Il film, realizzato senza effetti di computer grafica, è uscito solo in Giappone, non è prevista una distribuzione italiana, anche se spesso in passato il festival è stato un’utile vetrina che ha dato ottime chance ad alcuni lavori per essere poi distribuiti. Ispirato a fatti realmente accaduti il film narra l’occupazione dell’armata rossa nell’isola giapponese di Shikotan alla fine della seconda guerra mondiale. Anche in questo caso la violenza del conflitto, le deportazioni, la morte, gli stenti, sono filtrati dagli occhi di due fratellini. I fatti accadevano molto lontano da dove erano state sganciate le bombe atomiche, la popolazione civile dell’isola viveva ai margini di quella grande tragedia.
Un film poetico e toccante, forse con qualche nota semplicistica nel finale dove la riappacificazione fra russi e giapponesi a distanza di più di cinquant’anni appare un po’ sdolcinata. In questo caso lo stile è più autoriale, meno caricaturale rispetto a Barefoot Gen, anche per non avere un manga di riferimento.

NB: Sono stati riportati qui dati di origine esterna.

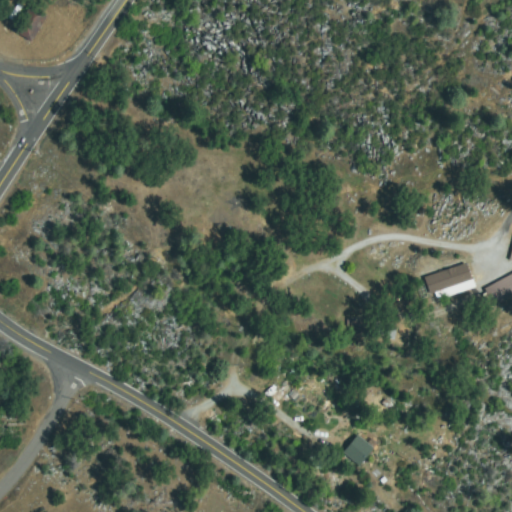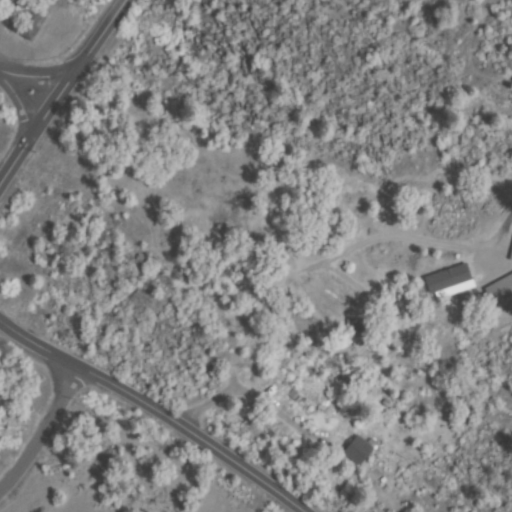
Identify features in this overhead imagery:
building: (29, 25)
road: (26, 90)
road: (465, 218)
building: (511, 255)
road: (9, 264)
building: (447, 279)
road: (298, 281)
building: (447, 281)
building: (498, 290)
building: (498, 291)
road: (427, 298)
building: (367, 329)
road: (193, 432)
building: (355, 450)
building: (358, 450)
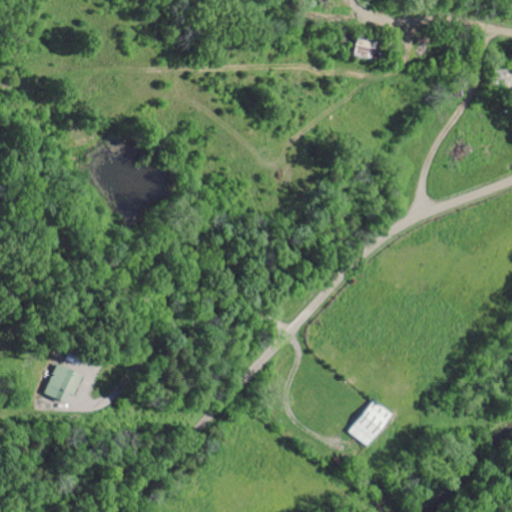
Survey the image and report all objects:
road: (421, 18)
road: (459, 112)
road: (293, 325)
building: (60, 382)
building: (369, 422)
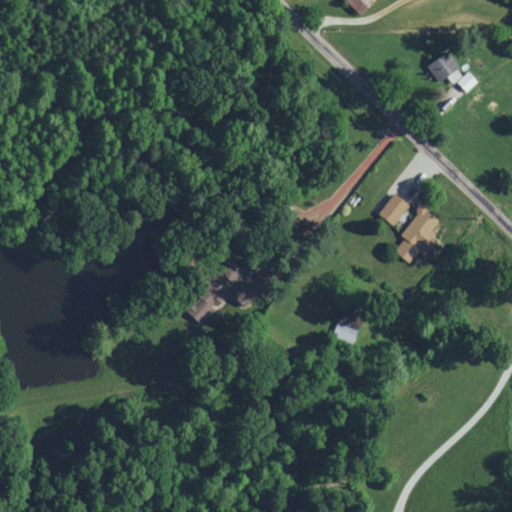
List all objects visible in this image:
building: (354, 4)
road: (353, 19)
building: (439, 64)
building: (451, 74)
building: (463, 81)
road: (394, 112)
road: (318, 205)
building: (389, 208)
building: (413, 234)
building: (210, 290)
building: (343, 328)
road: (457, 432)
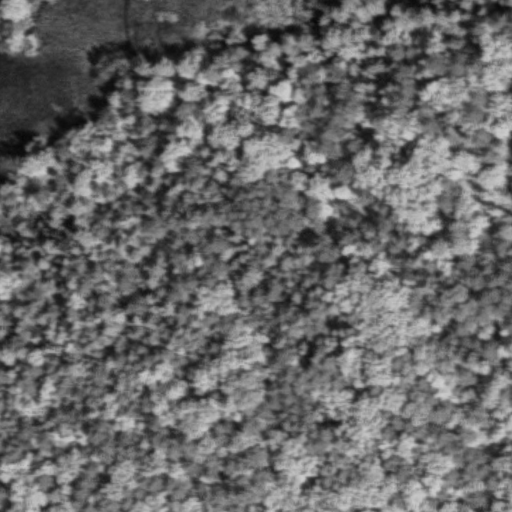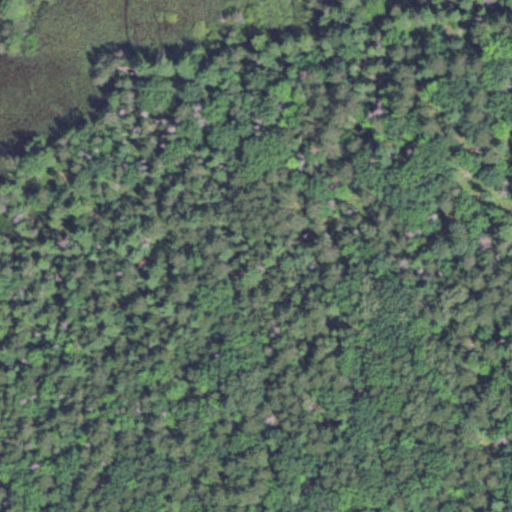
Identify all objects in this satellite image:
road: (397, 419)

Si tratta di una storia originale nata per il cinema d’animazione che ha potuto mantenere una certa libertà di tratto.
L’autore ha raccolto le testimonianze di chi ha vissuto quegli avvenimenti da bambino poi ha costruito un racconto.
Il film inizia con l’anziano Junpei che torna nell’isola dopo oltre cinquant’anni. Lì è nato, vissuto e ha molti ricordi. Lo vediamo bambino insieme al fratello minore Kanta mentre nel luglio del 1945 un attacco aereo li costringe a nascondersi in un rifugio. Il padre fa parte dell’esercito di difesa, il tempo scorre e nell’agosto dello stesso anno il Giappone si arrende. L’isola viene occupata dai sovietici, la loro casa viene requisita da una famiglia russa dove vive una bambina di nome Tanya, con cui i due fratelli faranno amicizia. La stalla diventerà la loro nuova casa, il padre verrà arrestato, e nel 1947, come tutti gli abitanti dell’isola, verranno deportati in campi di prigionia a nord, in un luogo non ben definito, vicino alla Russia. Seguiranno molte avventure alla ricerca del padre prigioniero.
Il freddo, la fame, la morte del piccolo Kanta, poi finalmente il tanto sospirato ritorno in Giappone. Fino all’epilogo in cui il protagonista si trova nei luoghi cari dell’infanzia. Questi due episodi storici giapponesi, pur nelle differenze, hanno molti tratti comuni, ma il tratto più interessante emerso dalla conversazione con Luca Della Casa, esperto e grande conoscitore dell’animazione e i manga, è che non a caso il Giappone riveste un ruolo così importante nel genere.
Non aver potuto esprimersi per molti anni su temi delicati e importanti ha spinto molti creativi a cercare altri linguaggi per farlo, spesso la fantascienza è stata un utile alleato per trattare argomenti tabù usando metafore più o meno esplicite. La tragedia dell’atomica è stata spesso un fil rouge sottotraccia, quell’immaginario ha fortemente condizionato e impregnato molti lavori come Godzilla e molte altre produzioni post apocalittiche.
«La cultura pop della cultura anni ’60 è stata influenzata dai bombardamenti» aggiunge Della Casa, «le metafore sul pericolo atomico sono ricorrenti sia nel fumetto che nell’animazione, è evidente anche in Ken il guerriero e in Akira. Spesso il passato è stato riletto in chiave futuristica», per necessità aggiungiamo noi.